To be on the safe side, Lemmer and the rest of the manne will be sheltering in the Dorsbult for the duration, but Oom Krisjan is pleased to hear that South African businesses are turning on the style. A food vendor was refused service at the Standard Bank at Ubuntu Village (daar by die Wanderers) because he wanted change for humble rands, not valuable foreign currency. The bank later reversed this decision, perhaps remembering that, when all the junketeers have left, its customers will (it hopes) be the same ones it had before.

Death wish

Embattled visdorpie mayor Gerald Morkel, the former premier who cavorted with German fraudster Jurgen Harksen, does not miss a beat, even though he no longer fulfils any ceremonial duties on behalf of the council.

A recent media alert that Democratic Alliance leader Tony Leon would be accompanied by Western Cape DA leader Helen Zille sparked the self-proclaimed Charles Bronson’s fury. A complaint to the office of the national leader followed to insist he (Morkel) was still in charge of the province — at least until the October provincial conference during which the DA hopes to dump this liability.

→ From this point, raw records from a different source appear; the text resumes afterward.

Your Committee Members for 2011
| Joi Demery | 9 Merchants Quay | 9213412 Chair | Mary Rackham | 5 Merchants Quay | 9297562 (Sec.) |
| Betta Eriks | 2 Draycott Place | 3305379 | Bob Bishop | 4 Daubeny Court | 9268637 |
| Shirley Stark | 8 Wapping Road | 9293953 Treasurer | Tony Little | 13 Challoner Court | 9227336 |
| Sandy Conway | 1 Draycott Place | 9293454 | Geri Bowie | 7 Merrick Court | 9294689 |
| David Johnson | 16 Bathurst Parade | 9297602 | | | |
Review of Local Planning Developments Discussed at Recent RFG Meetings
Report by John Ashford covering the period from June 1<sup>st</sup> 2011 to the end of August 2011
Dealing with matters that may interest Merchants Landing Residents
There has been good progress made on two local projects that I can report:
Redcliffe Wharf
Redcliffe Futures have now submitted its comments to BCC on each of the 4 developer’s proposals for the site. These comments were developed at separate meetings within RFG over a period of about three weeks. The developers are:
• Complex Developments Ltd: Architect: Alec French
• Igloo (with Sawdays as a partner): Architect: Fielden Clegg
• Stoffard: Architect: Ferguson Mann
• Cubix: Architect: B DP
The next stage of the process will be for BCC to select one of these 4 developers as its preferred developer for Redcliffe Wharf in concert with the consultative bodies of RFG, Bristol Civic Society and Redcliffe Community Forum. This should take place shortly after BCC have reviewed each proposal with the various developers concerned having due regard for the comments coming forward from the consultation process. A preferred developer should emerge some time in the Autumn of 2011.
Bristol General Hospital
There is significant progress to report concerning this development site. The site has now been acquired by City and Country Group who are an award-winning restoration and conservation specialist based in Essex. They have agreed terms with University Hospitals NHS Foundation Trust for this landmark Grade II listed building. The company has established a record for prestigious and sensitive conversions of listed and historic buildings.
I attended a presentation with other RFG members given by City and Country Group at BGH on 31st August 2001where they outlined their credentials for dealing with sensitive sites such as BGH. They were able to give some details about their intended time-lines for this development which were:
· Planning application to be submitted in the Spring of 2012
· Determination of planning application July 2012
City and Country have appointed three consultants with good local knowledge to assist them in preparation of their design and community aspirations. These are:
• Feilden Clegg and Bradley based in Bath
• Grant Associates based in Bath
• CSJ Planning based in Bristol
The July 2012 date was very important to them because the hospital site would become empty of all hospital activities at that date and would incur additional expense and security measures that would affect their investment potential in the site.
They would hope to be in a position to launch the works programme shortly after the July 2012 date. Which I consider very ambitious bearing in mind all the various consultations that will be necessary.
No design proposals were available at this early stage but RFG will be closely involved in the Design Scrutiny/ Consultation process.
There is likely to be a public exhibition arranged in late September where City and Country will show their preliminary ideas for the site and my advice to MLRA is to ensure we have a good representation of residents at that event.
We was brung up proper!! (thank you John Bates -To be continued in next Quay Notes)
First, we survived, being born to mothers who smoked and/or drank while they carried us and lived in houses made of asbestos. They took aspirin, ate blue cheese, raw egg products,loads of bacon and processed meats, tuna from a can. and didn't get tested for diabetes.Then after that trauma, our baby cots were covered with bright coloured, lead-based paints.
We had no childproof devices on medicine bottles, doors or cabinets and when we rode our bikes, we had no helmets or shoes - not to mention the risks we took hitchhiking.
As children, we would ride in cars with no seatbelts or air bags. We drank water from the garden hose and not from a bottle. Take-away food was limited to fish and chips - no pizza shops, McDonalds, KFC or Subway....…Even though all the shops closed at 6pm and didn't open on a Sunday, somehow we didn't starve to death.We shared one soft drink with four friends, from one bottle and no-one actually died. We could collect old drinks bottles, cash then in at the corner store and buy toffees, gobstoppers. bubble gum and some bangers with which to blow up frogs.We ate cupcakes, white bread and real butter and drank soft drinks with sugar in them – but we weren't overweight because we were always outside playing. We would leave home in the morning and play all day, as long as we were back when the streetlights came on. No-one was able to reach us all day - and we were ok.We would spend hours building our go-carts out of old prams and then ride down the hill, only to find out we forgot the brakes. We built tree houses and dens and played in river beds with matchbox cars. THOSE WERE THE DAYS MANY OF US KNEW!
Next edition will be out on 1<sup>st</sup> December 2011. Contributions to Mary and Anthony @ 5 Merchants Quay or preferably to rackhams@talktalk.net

The DA spin doctor responsible had to eat humble pie and apologise.

Tonight on e

Troubled times at e.tv continue. Staffing and financial difficulties aside, Oom Krisjan has recently discovered that the broadcaster’s slogan ”Be free with e” has taken on a new meaning on a T-shirt, which should quickly become a firm favourite with the Cape’s hoards of young ravers.

Boep and jive

Oom Krisjan came in for some stick for his comments on Pieter van Zyl’s pitch invasion last week, with several readers questioning his allegiances. So let’s just make it clear: being a Boer does not mean having to be a boor.

However, my good friend Schalk in the visdorpie did have some very constructive suggestions on how people can show their support without getting a bloody nose.

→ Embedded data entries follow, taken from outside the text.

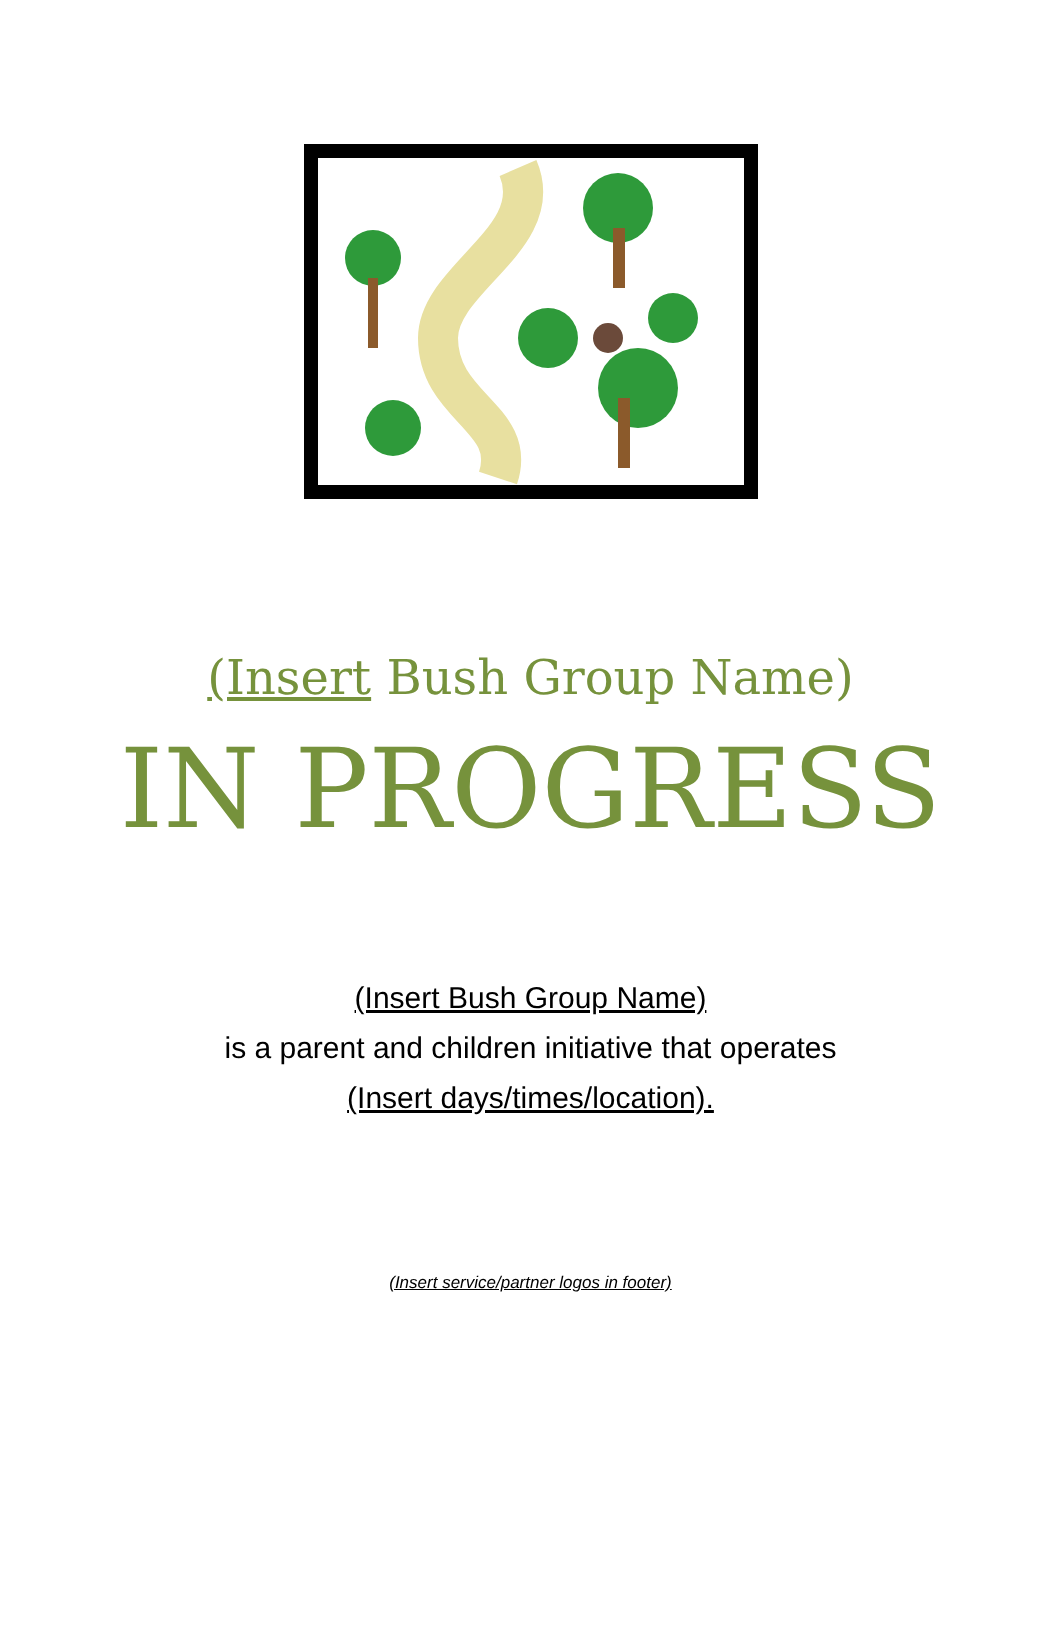(Insert Bush Group Name)
IN PROGRESS
(Insert Bush Group Name)
is a parent and children initiative that operates
(Insert days/times/location).
(Insert service/partner logos in footer)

Instead of sending out the fat blokes with feathers and spears ahead of the national anthems, Oom Silas and Co should provide a South African version of the All Blacks’ haka before the kick-off. Picture this: the massed umbilici of Potchefstroom bumping and grinding, burping and farting to music, possibly syncopated by that most famous of all South African poets, Leon Schuster. Maybe singing something like Hier kom die Boere. The sight of this ”impi” advancing menacingly towards the opposing team — brandishing Castle Lager cans — should really strike the fear of God into the players and would obviously also focus the attention of the ref on the matter at hand.

Buy George

The Mail & Guardian‘s sale continues to excite plenty of attention in rival media organisations — and to provoke some of the tallest tales heard outside the Dorsbult.

Zimbabwe’s Sunday Mirror (Uncle Bob’s mouthpiece) deserves this week’s award for creative writing, however. Under the headline ”Mbeki slams paper’s take-over: George Soros bankrolls Trevor Ncube’s M&G deal”, Tawanda Majoni has produced a quite wonderful work of fiction.

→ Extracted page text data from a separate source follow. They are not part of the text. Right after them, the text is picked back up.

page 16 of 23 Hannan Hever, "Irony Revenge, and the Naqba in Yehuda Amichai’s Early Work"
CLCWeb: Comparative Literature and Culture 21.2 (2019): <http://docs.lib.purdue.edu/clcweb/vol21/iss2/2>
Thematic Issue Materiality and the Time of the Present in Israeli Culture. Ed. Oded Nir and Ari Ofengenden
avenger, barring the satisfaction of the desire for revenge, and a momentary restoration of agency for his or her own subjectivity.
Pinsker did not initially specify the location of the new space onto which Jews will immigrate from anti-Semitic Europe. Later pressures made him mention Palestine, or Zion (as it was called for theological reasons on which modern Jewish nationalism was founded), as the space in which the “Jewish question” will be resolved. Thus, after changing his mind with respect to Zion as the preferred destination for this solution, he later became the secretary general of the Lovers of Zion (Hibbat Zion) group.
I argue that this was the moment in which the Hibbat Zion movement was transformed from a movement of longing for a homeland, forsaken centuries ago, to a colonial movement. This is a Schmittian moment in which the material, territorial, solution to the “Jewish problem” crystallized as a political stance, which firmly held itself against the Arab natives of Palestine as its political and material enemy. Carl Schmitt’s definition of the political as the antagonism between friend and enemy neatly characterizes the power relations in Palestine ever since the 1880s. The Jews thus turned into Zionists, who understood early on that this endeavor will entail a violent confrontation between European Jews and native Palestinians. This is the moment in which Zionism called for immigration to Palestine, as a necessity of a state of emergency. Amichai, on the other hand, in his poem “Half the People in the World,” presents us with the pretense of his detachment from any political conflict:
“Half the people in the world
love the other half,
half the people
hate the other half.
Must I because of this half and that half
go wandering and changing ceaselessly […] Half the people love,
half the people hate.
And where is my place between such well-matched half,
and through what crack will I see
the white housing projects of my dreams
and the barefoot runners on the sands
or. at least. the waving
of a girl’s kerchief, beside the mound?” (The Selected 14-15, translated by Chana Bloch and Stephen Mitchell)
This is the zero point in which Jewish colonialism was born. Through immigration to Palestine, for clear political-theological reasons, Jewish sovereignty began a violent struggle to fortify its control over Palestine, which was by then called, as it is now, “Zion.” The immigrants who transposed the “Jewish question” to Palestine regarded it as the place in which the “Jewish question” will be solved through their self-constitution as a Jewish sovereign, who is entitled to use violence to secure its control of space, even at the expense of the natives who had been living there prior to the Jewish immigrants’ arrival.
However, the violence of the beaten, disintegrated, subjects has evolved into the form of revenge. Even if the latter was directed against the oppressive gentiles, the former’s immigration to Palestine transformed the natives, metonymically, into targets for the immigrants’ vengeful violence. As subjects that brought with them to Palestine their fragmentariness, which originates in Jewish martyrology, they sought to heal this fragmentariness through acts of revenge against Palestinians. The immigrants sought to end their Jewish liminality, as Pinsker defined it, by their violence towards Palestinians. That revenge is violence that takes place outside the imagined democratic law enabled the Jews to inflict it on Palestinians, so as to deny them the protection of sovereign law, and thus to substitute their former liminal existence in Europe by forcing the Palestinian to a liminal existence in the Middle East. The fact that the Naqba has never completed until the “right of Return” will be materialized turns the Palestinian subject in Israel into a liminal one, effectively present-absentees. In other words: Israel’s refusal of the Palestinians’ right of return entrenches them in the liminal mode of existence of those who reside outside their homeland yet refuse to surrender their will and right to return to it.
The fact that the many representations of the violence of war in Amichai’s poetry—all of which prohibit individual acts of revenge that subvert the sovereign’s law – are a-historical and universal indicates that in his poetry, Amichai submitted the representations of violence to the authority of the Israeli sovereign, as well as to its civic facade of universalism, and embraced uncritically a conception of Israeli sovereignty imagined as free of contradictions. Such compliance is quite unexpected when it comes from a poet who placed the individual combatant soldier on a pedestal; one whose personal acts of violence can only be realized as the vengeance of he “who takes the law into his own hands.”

His claim that United States financier Soros provided money for Ncube’s buyout is based on hard evidence such as this quote from the Sunday Times‘s new editor Mathatha Tsedu: ”I will confirm that Trevor’s money has been said to have come from George Soros, but I do not have greater detail.”

It would be nice if the M&G had Soros’s billions behind it, but you know what they say: if wishes were horses, I’d have the biggest ranch this side of Texas.

Choc drops

The manne were very taken by The Sunday Independent‘s brave new back page where last week there was a close-up photograph of a female vulva being plastered with blue putty, but not a baked bean in sight. Charming Sunday morning stuff nonetheless. There was also a photograph of a chocolate mould of the same vulva. As one of our columnists — who refuses to be named — commented: ”that makes two single- and one double-barrelled, all on the same page”.